Report how many lines in the records hold the string "down"; give the number and nothing else.

- PROVIDED INFORMATION -
- Opening Delimiter -

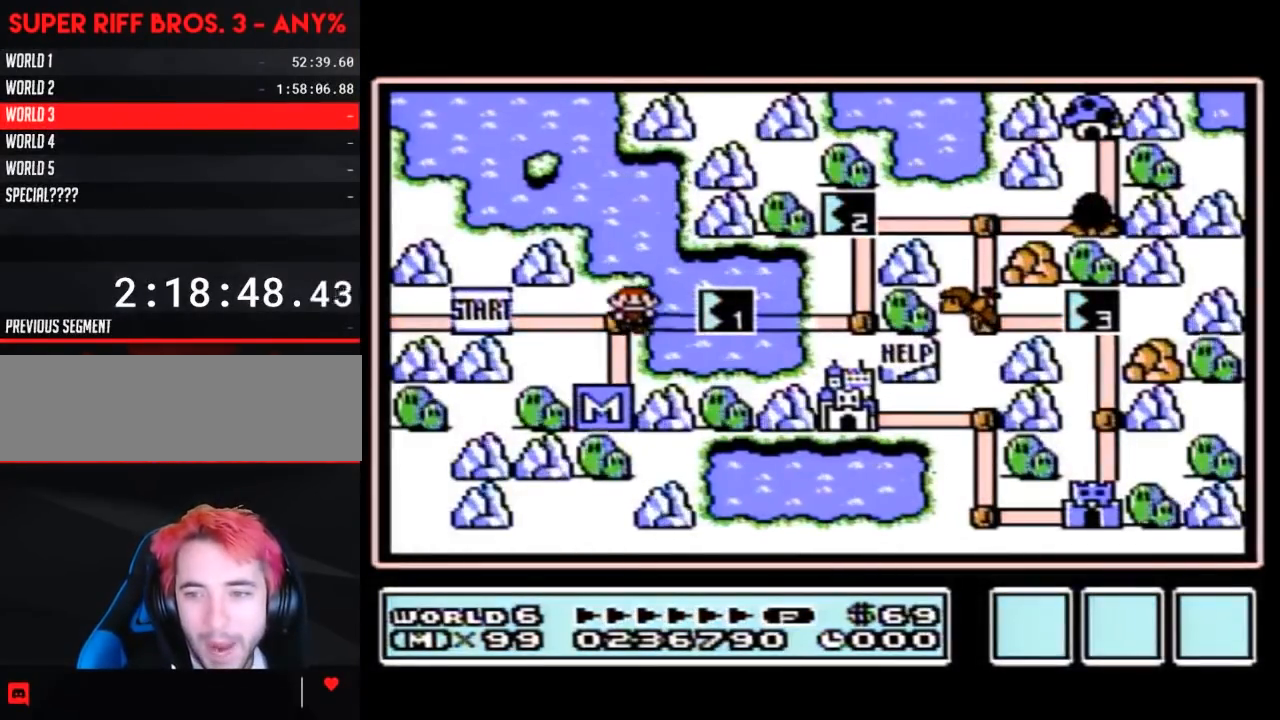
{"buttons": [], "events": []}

- Closing Delimiter -
- Opening Delimiter -

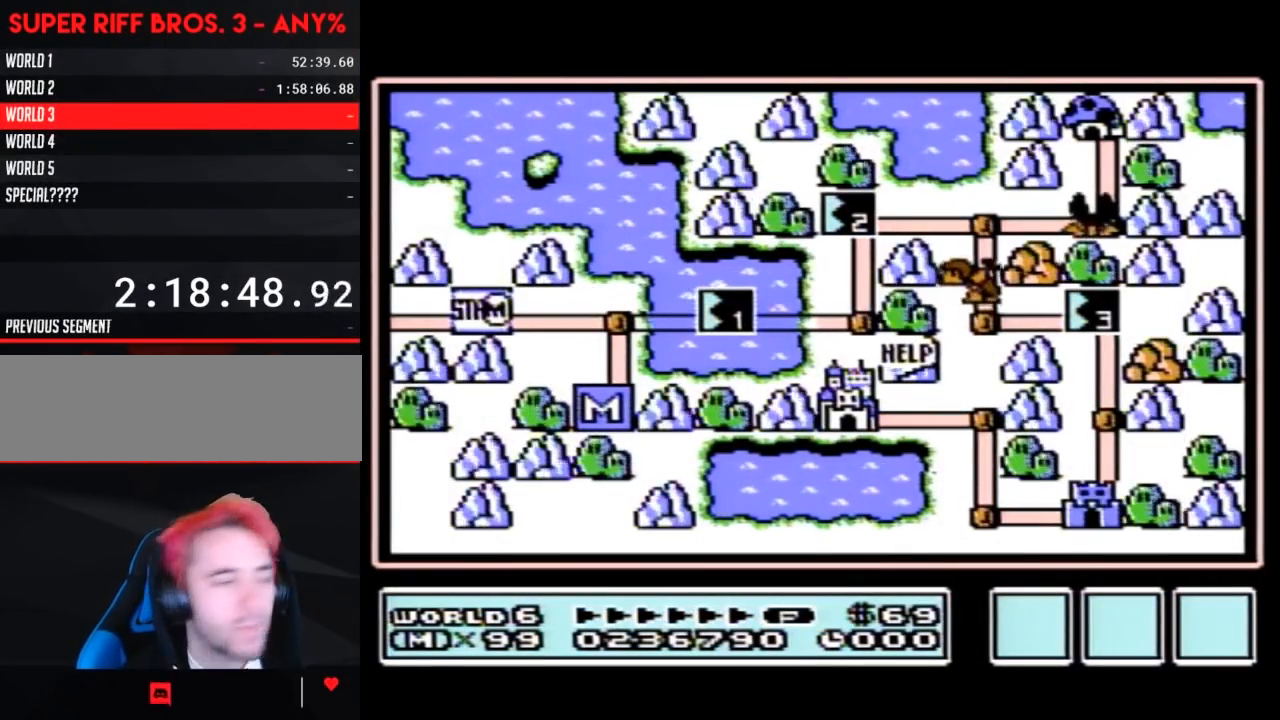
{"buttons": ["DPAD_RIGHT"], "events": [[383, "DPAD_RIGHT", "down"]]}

- Closing Delimiter -
- Opening Delimiter -

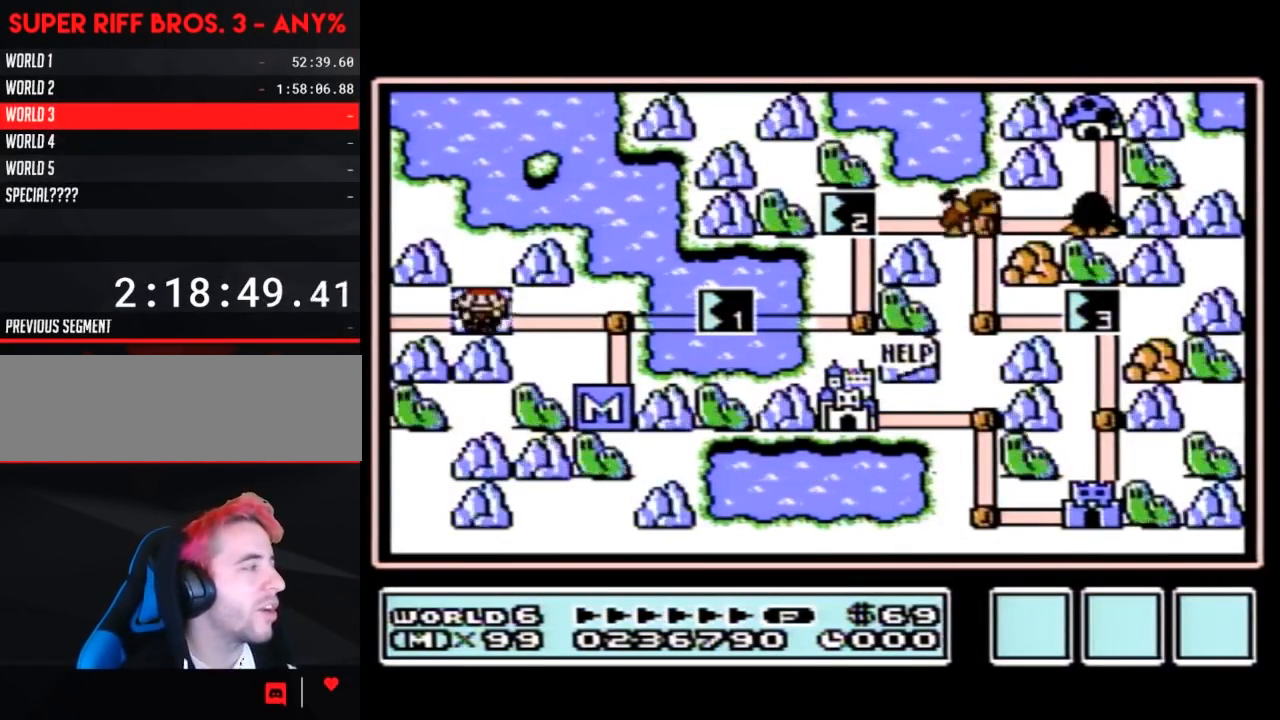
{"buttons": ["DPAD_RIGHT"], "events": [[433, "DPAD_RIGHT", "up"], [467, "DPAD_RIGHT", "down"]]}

- Closing Delimiter -

- ANSWER TO THIS TASK -
2